Here are some common signs you need a break:

  1. You think trying that same thing for a 40th time will fix the problem. It won’t.
  2. You’ve begun giggling at the thought of world-ending asteroids. Or am I the only one who does this? I just said too much, didn’t I…
  3. You find yourself staring off into space, thinking of nothing. That’s your brain telling you to take a break. So take it.
  4. You’re obsessing about the trivial: Did you just spend 30 minutes trying to get every last fingerprint off your monitor? Yeah. Again, that’s your brain telling you to cut it out. Listen to your brain! It’s got all your marbles.
  5. The problem is no longer the problem. Say you’re trying to figure out the best way to make an Excel spreadsheet to calculate total sales for 2003. You’ve worked on it for hours. Somewhere around hour 2, though, you started looking for the ideal font. That’s now sucked up all your brain power. Time to reboot—walk away, refocus on the core problem (the math) and deal with the formatting later.
  6. You’re getting cranky. Joke all you want, but I’m not a naturally cranky person. I’m a little gruff, maybe sarcastic. If I start sounding whiny, it’s definitely time to push back from the keyboard.
  7. You’re driving over the mountain instead of around it. Look at what you’re doing. No, really look. Are you doing this the hard way? Is there an easier alternative? Unless there’s a benefit to the tougher solution, you’re wasting energy. take a breather.
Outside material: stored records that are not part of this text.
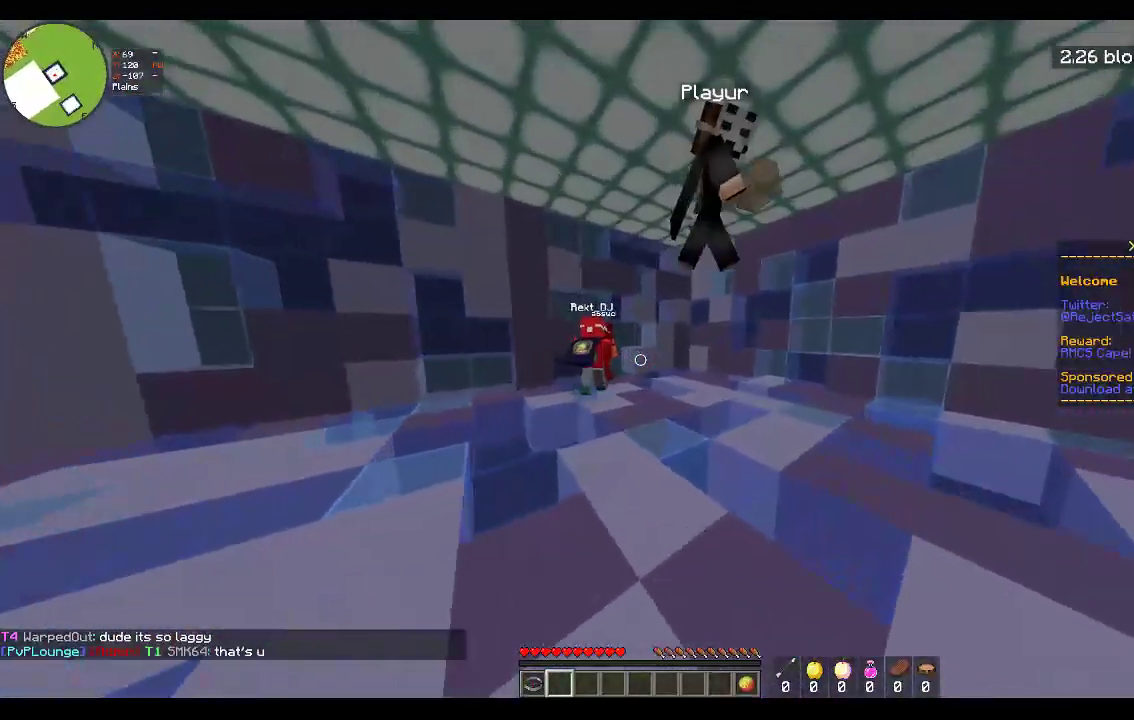
{"keys": ["a", "w"], "mouse": [], "events": [[167, "space", "down"], [283, "a", "down"], [450, "space", "up"]]}
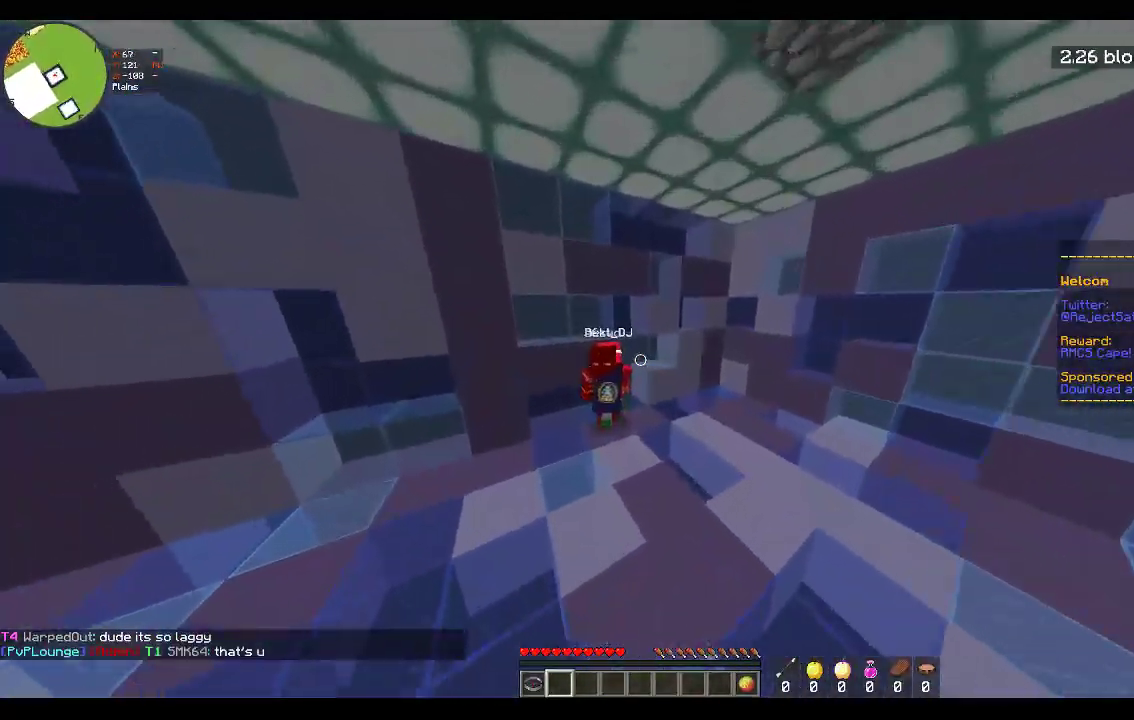
{"keys": ["a"], "mouse": ["left"], "events": [[100, "a", "up"], [183, "a", "down"], [217, "mouse_left", "down"], [483, "w", "up"]]}
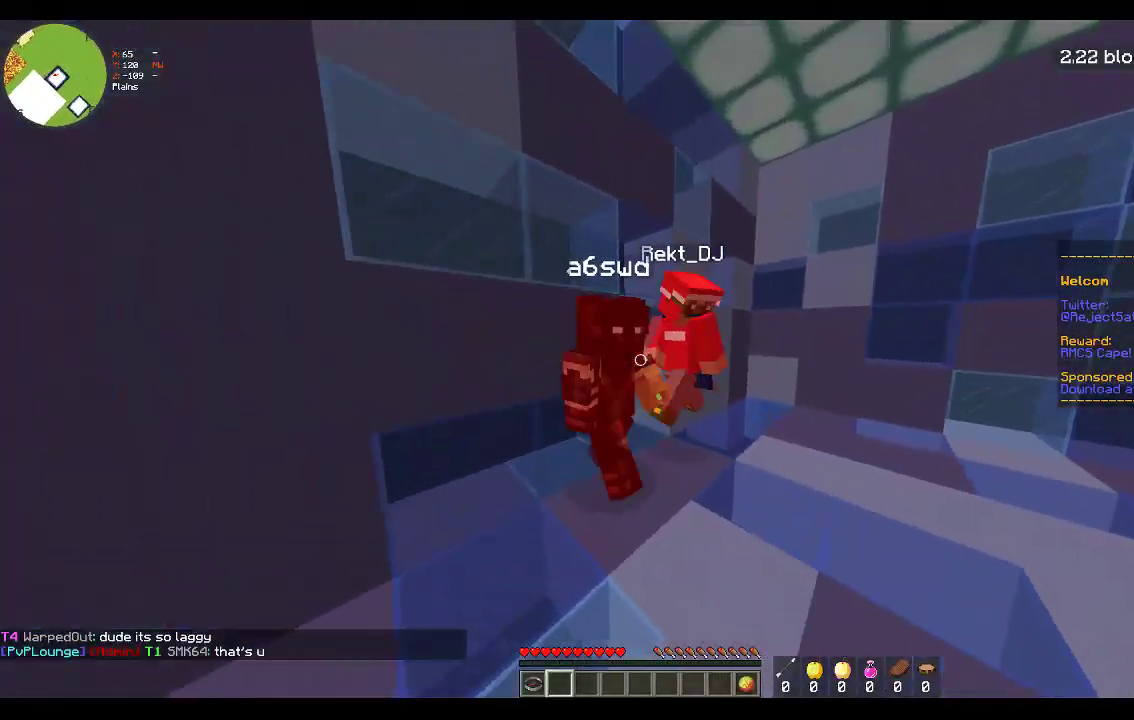
{"keys": ["d", "space", "w"], "mouse": ["left"], "events": [[33, "s", "down"], [133, "d", "down"], [167, "a", "up"], [167, "w", "down"], [183, "s", "up"], [467, "space", "down"]]}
I’m one of the worst at this, by the way. I’ve been putting a lot of time into coding lately, I’ve found a pattern:

  1. I plan out the app I’m writing.
  2. I start writing it.
  3. Something trivial, like replacing all instances of “buh” in a paragraph, or grabbing one number from an API, leads to utter brain gridlock.
  4. I fight the desire to hit my computer with a desk chair.
  5. I walk away for a while.
  6. I solve the problem.

Don’t be me. Take a break around step 3, and you’ll be far better off.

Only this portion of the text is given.